> _AIM OF THE TASK_
Starting with the first of the rows below and going on through the line with "order: Hymenoptera", write those lines out again, swapping "common name" for "vernacular name" and leaving everything else unchanged.

> _RECORDS TO PROCESS_
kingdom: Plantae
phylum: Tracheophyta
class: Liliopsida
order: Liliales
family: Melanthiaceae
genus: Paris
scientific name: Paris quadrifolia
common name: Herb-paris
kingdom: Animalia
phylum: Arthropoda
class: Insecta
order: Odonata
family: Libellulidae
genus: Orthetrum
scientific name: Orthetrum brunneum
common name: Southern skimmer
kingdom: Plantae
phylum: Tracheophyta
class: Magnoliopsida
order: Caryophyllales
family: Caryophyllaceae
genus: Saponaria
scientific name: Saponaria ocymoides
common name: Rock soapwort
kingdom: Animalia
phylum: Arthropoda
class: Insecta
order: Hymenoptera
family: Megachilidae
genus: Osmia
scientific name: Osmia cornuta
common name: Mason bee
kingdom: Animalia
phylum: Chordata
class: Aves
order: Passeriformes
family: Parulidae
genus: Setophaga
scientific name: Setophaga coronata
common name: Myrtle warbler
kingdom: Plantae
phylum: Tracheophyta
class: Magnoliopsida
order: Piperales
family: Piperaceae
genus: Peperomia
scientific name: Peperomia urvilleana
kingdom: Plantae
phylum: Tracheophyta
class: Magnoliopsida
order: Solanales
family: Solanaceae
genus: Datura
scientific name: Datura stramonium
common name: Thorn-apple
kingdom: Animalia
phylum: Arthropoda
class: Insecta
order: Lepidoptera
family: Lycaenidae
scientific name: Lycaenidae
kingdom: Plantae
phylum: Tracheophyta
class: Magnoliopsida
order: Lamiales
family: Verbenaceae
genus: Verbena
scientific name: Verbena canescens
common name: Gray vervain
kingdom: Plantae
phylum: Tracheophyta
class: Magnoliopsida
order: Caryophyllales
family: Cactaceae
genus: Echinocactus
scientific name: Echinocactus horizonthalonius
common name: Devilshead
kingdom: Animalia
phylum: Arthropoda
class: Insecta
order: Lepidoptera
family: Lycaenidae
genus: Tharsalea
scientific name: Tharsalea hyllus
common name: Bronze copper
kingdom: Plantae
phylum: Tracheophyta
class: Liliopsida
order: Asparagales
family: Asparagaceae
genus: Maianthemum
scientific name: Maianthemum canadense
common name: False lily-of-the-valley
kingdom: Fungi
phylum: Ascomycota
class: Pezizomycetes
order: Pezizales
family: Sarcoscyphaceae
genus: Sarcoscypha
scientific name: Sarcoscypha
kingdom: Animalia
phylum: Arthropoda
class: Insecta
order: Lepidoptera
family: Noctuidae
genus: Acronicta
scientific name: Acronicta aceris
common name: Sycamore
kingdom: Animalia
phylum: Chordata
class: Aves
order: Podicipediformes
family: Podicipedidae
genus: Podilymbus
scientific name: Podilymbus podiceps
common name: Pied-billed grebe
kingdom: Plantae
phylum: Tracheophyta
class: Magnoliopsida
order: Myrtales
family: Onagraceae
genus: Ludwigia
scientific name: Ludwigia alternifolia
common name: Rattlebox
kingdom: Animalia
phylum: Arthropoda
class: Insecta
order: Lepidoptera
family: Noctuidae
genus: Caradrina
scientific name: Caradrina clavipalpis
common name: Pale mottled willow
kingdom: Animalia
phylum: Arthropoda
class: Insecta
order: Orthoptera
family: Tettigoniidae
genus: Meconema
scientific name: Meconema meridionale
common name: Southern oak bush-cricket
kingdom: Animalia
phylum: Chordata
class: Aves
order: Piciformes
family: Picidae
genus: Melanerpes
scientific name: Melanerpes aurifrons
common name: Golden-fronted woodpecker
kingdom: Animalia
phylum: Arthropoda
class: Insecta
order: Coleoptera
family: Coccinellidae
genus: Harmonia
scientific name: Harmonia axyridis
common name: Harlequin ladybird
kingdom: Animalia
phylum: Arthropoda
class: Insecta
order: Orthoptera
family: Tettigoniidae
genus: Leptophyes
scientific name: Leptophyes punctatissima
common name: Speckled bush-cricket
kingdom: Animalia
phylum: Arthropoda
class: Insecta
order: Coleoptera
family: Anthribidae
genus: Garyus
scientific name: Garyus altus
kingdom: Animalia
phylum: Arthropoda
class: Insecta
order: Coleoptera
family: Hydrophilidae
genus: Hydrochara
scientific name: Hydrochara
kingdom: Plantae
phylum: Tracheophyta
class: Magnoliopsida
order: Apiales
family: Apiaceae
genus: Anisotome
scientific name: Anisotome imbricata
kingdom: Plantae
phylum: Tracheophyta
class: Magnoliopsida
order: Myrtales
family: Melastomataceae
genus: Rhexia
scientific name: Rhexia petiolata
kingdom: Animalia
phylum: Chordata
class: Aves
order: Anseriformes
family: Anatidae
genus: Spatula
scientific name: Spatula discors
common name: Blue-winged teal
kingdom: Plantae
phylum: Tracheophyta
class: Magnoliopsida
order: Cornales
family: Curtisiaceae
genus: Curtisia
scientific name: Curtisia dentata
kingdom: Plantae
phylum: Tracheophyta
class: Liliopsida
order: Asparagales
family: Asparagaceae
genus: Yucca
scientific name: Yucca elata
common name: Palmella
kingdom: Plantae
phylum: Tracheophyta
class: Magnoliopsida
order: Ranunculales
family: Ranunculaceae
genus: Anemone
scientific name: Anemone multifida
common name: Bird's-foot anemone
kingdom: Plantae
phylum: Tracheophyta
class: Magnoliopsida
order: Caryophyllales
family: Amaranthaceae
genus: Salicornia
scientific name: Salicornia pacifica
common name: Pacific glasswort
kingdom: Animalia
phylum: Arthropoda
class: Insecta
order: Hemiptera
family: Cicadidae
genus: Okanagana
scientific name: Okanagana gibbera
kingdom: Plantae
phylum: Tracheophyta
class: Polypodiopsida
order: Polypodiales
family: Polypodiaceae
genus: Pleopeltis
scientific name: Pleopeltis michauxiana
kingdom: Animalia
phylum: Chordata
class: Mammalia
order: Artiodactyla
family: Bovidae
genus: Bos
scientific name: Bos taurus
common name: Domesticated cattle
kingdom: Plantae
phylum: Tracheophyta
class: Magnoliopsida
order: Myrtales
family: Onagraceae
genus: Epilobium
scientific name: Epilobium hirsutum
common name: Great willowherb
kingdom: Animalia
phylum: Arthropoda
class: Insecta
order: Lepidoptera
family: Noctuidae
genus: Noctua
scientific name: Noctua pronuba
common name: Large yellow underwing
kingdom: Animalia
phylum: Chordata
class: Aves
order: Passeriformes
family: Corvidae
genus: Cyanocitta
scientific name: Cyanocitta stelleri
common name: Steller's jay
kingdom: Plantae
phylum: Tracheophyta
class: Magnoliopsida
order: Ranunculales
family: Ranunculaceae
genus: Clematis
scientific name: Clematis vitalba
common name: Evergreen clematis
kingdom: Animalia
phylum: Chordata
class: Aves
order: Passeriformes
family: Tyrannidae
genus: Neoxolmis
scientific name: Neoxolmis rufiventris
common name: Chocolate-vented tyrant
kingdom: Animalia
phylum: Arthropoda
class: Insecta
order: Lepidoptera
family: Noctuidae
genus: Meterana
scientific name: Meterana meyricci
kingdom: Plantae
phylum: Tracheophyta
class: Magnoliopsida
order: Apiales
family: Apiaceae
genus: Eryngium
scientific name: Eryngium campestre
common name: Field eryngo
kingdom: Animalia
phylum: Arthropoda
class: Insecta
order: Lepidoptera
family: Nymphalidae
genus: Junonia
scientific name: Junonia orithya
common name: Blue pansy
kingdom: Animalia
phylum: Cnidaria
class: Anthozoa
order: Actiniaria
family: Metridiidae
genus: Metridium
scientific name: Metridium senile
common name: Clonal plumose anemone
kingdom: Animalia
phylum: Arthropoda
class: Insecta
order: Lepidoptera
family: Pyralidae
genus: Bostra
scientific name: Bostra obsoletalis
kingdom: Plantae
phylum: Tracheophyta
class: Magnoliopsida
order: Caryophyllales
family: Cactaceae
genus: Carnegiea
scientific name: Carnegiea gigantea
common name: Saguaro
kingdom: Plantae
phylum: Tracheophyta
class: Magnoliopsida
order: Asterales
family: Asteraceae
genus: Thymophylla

> _EXPECTED ANSWER_
kingdom: Plantae
phylum: Tracheophyta
class: Liliopsida
order: Liliales
family: Melanthiaceae
genus: Paris
scientific name: Paris quadrifolia
vernacular name: Herb-paris
kingdom: Animalia
phylum: Arthropoda
class: Insecta
order: Odonata
family: Libellulidae
genus: Orthetrum
scientific name: Orthetrum brunneum
vernacular name: Southern skimmer
kingdom: Plantae
phylum: Tracheophyta
class: Magnoliopsida
order: Caryophyllales
family: Caryophyllaceae
genus: Saponaria
scientific name: Saponaria ocymoides
vernacular name: Rock soapwort
kingdom: Animalia
phylum: Arthropoda
class: Insecta
order: Hymenoptera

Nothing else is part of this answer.